The Kool-Aid's been flowing freely on both sides this election season, but the orange stuff has been the flavor of the month for so long that nobody's paid much attention to the rest of the slop. I admit it, I'm a little thirsty for some Trump tweets this morning. The Trojan Horse reference was a bit too high brow for my taste, though I take comfort knowing that Don assumes it was a condom reference.
As a born and bred Brooklynite, I get Bernie, at least to the extent that he could be anybody's uncle at your average Brooklyn holiday table. We Brooklynites are all like Bernie, in the sense that we hold fast to our abrasive accents no matter how many years we spend living elsewhere, and when we talk we don't really pull any punches. But there are two things people should know about Brooklynites. First, even though we can sound illiterate -- especially when we get excited -- we're pretty smart. Second, we are not representative of the rest of New York State, so what Brooklyn thinks probably does not matter all that much when we're talking about picking the next leader of the free world.
In fact, what Brooklyn thinks does not matter at all in most parts of the country.
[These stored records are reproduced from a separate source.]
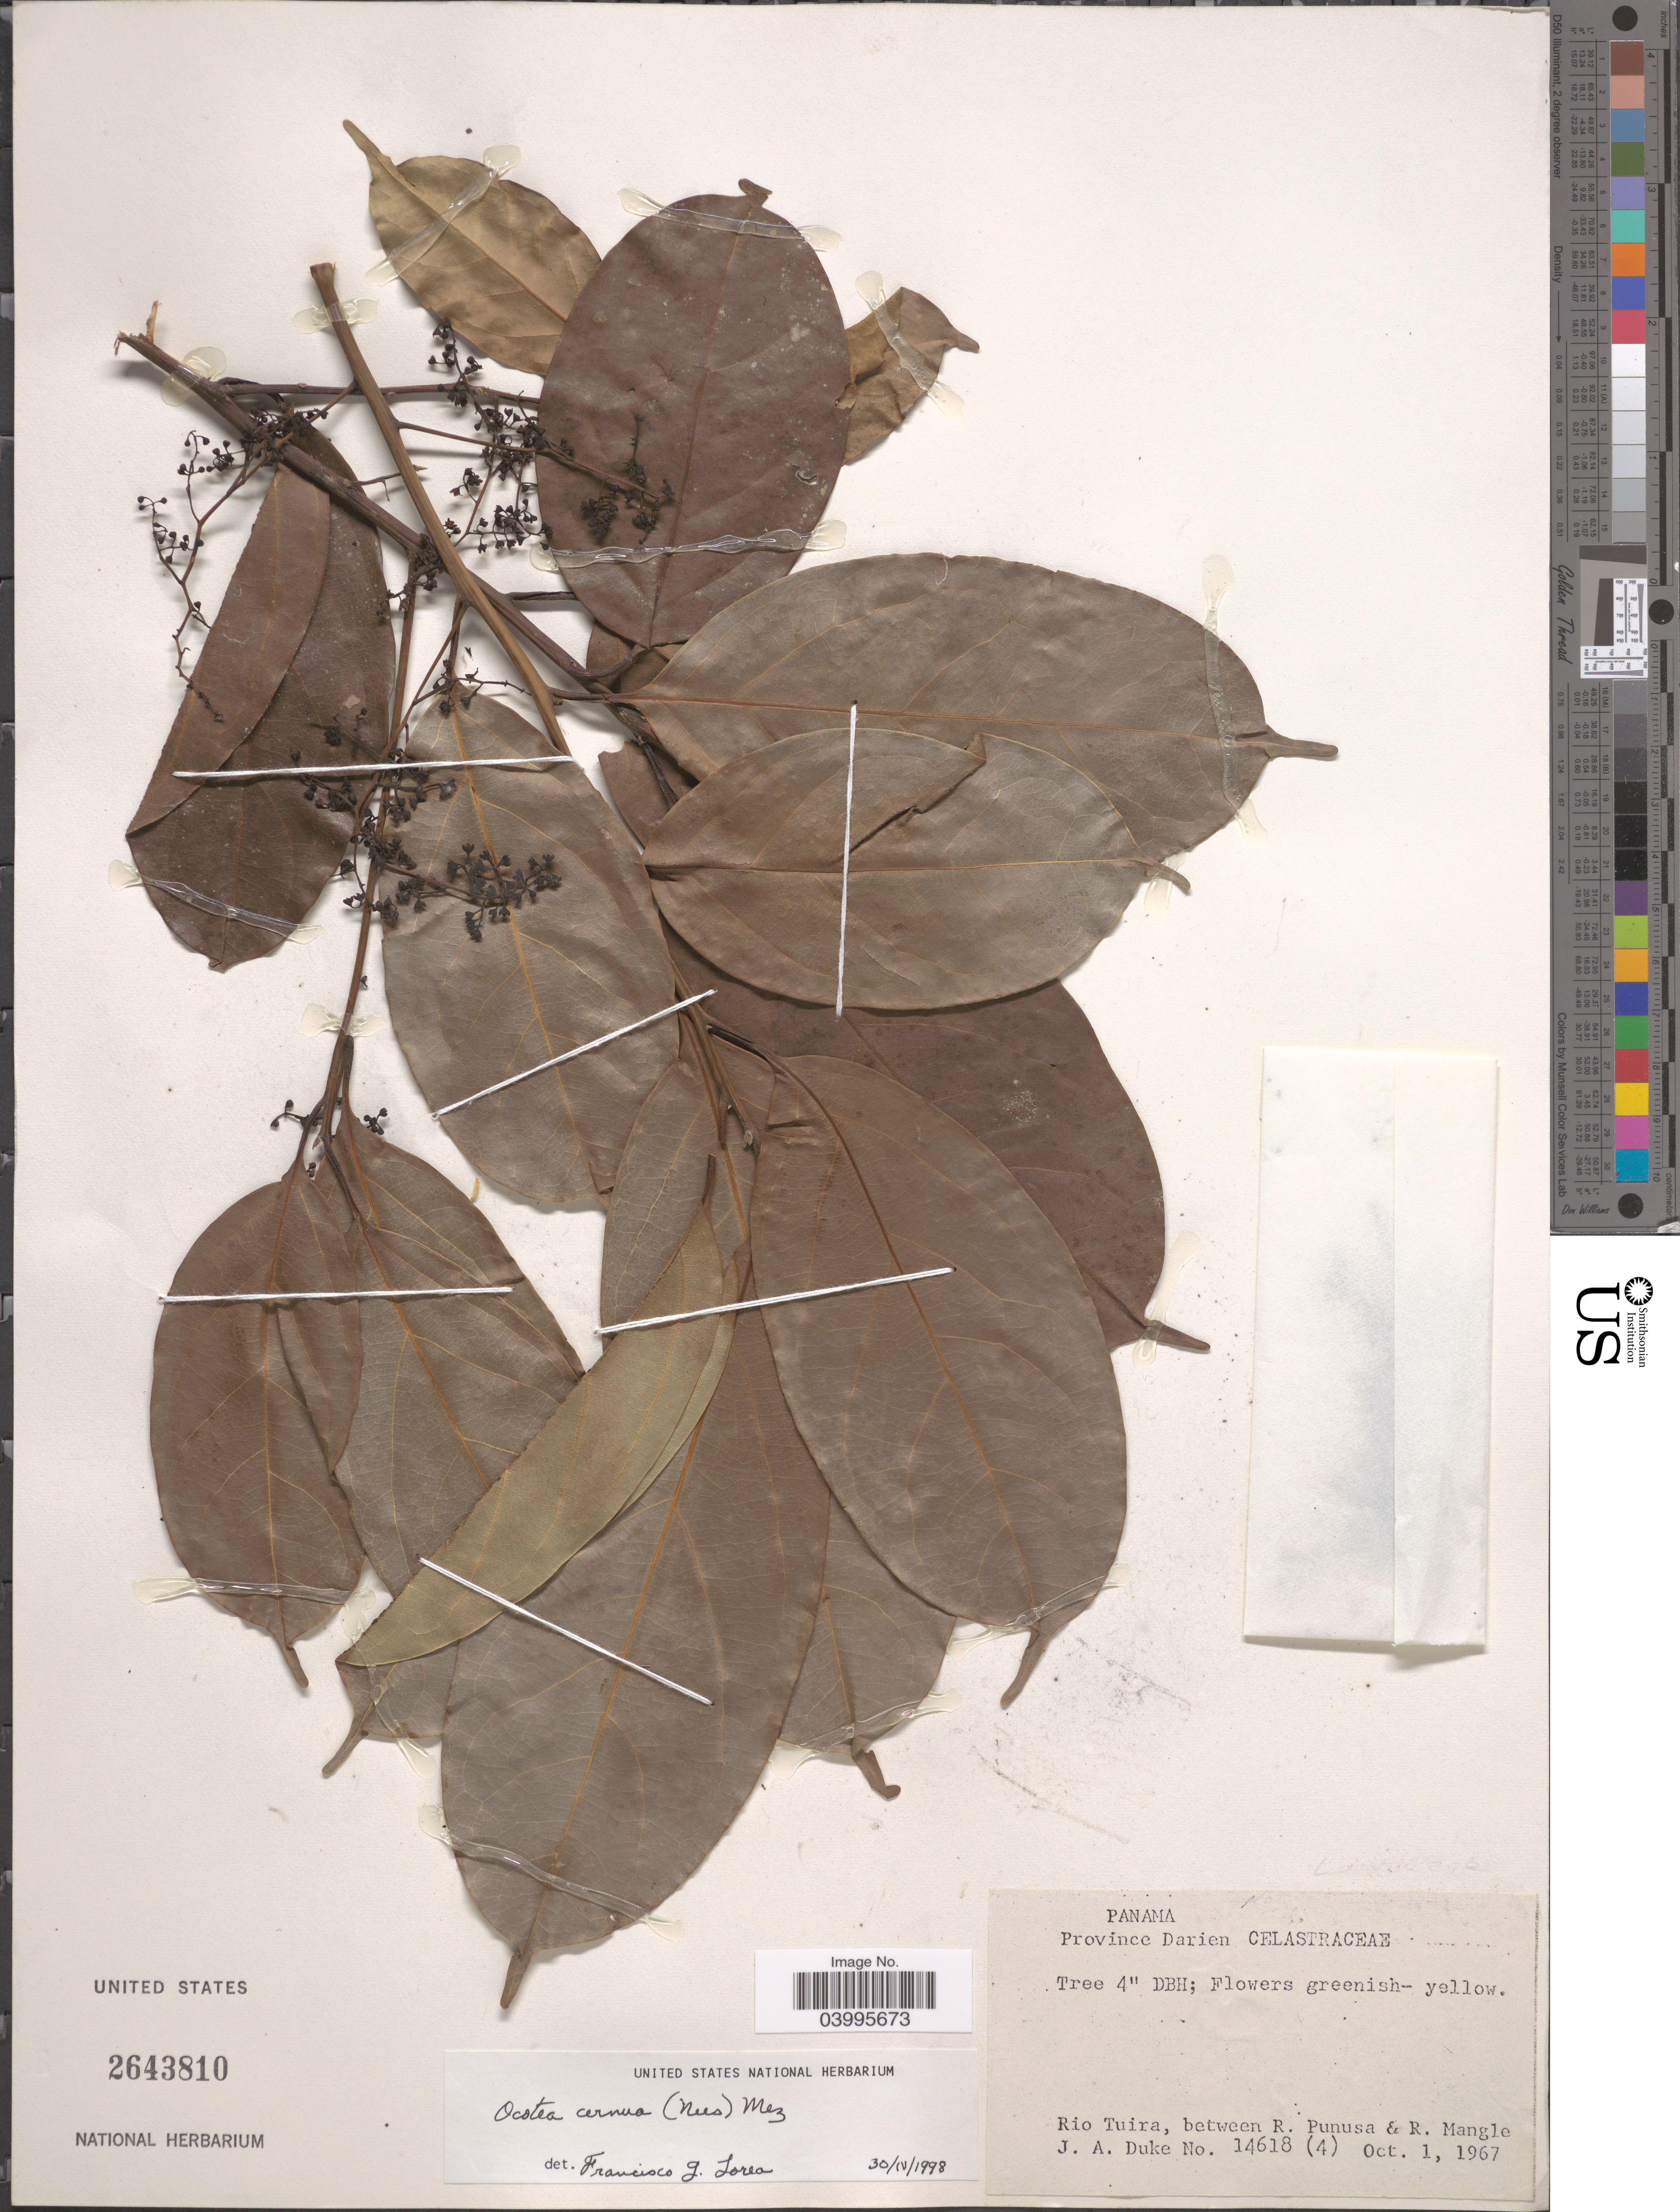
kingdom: Plantae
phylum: Tracheophyta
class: Magnoliopsida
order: Laurales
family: Lauraceae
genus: Ocotea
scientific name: Ocotea cernua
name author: (Nees) Mez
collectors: J. A. Duke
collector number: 14618(4)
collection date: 1967-10-01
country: Panama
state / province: Darien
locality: Rio Tuira, between R. Punusa & R. Mangle.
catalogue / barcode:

While everyone is cracking open the Manischewitz a couple of weeks early, the really scary Kool-aid is being poured in places far, far away. Like Mississippi. Quote of the day: "People of faith have rights, too." A real life governor said this, with a straight (and definitely not gay) face. I suppose he makes a good point. People of faith should have rights. I have a feeling the Mississippi gov defines "people" differently from the way I do. Kind of like the Nazis did. Or fans of slavery.
Bernie seems nice. The governor of Mississippi does not. He seems downright scary, as do some of the folks who might actually run for President on the Republican side of the aisle. Maybe that's just the Brooklyn in me, wondering why the most important talking point in an election is an assurance that you truly believe a woman is not the person who should decide what to do with her own body. This, in a world where there are a lot of people drinking very dark Kool-Aid and committed to the idea of mass murder and destruction of all that is good in the world.
This morning, though, everyone is finally paying attention to Bernie after he proved that he is definitely not chopped liver, er, bratwurst. And I say good for Bernie, whose Jewish mother can finally rest in peace knowing that, even though her son never became a doctor, he's making a credible run for POTUS -- surely the next best thing. Mazel tov Bernie, enjoy the moment, before reality sets in. Hold the cheese curds; pass the gefilte fish.